A computerized anesthesia record system was used to measure the likelihood of transfusion based on patient age. (Image source: Thinkstock)

Let’s say your colleague’s patient is older than 65 years of age.  Would she be more likely to transfuse the patient compared to a younger patient with the same hemoglobin level before transfusion?  Dr. Charles H. Brown IV, Department of Anesthesiology and Critical Care Medicine, Johns Hopkins Medical Institutions, Baltimore, MD and colleagues used their computerized anesthesia record system to analyze the effect of age (>65 years old vs ≤65 years old) on the likelihood of transfusion.  Their work will be published in the article titled “Odds of Transfusion for Older Adults Compared to Younger Adults Undergoing Surgery” appeared in the June 2014 issue of Anesthesia & Analgesia.

Almost 21,000 patients who underwent surgery between August 2008 and February 2012 were studied.  After adjusting for comorbidities, surgical service, and lowest hemoglobin, patients in the older group (>65 y/o) were 62% more likely (odds ratio 1.62) to receive a transfusion than younger patients.

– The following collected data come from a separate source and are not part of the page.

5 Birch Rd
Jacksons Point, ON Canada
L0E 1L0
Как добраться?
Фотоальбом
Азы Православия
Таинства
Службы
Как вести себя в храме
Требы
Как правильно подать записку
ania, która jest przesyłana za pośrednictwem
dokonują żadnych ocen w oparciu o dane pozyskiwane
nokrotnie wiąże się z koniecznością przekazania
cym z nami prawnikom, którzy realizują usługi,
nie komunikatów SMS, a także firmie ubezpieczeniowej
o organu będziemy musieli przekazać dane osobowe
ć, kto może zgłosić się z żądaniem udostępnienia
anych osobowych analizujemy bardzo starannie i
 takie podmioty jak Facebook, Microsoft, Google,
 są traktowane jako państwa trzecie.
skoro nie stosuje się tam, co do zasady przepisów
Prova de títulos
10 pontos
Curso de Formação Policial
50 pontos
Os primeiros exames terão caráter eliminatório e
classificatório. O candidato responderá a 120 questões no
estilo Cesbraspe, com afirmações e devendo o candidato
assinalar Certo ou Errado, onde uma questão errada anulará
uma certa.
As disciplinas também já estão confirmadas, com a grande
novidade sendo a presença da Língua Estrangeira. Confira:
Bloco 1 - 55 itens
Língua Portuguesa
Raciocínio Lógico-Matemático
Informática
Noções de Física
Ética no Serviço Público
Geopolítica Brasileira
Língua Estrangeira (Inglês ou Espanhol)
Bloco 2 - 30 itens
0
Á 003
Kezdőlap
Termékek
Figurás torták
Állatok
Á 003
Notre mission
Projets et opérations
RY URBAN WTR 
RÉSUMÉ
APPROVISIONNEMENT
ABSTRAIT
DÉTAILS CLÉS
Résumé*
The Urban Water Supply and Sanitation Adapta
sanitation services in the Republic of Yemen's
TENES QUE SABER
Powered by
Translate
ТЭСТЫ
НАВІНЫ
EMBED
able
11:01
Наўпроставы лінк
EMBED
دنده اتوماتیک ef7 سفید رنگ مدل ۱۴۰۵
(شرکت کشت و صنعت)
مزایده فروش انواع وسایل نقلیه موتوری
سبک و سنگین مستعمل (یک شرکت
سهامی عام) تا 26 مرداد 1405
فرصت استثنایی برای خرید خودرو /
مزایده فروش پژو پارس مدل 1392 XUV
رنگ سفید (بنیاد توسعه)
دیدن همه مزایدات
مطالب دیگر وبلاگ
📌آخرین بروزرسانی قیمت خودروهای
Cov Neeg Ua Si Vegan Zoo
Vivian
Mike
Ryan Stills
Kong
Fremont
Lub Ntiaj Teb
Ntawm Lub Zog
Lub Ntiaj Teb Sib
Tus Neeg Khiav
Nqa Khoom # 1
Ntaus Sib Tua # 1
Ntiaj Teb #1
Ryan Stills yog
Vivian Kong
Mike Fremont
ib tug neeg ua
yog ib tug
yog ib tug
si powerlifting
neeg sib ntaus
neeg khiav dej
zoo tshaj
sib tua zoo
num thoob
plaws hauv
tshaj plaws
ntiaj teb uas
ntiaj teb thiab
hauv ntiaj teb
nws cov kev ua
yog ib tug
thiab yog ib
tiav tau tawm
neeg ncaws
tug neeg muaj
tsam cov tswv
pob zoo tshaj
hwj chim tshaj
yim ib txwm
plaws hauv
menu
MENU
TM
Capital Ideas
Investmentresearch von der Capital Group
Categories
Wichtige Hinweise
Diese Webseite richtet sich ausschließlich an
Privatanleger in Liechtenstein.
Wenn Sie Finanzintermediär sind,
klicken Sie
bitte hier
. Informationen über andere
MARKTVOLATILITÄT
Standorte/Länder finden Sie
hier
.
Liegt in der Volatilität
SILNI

Almost 27% of older patients received a transfusion compared to 16% of younger patients.  However, among patients receiving transfusions, age did not correlate with number of units transfused. Hemoglobin levels before, during, and after transfusion were statistically lower for older patients, but the authors did not consider the differences to be clinically significant.

The authors modeled the influence of patient comorbidity on the likelihood of transfusion.  If a patient had cerebrovascular disease, peripheral vascular disease, or cardiac conduction abnormalities, the likelihood of transfusion was no different for older versus younger patients. For acute myocardial infarction, the likelihood of transfusion was higher if the patient was older.  Patients on the orthopedic service, if older, were more likely to receive blood.  Surgeons out of medical school for fewer years were also more likely to order blood for their older patients.

Although elderly patients were more likely to receive transfusions, even after adjusting for other risk factors, there appears to be no medical reason why age, per se, should influence the decision to transfusion patients. Given little evidence for age as a trigger, more education seems warranted.  Perhaps this study will provide the basis for this education effort.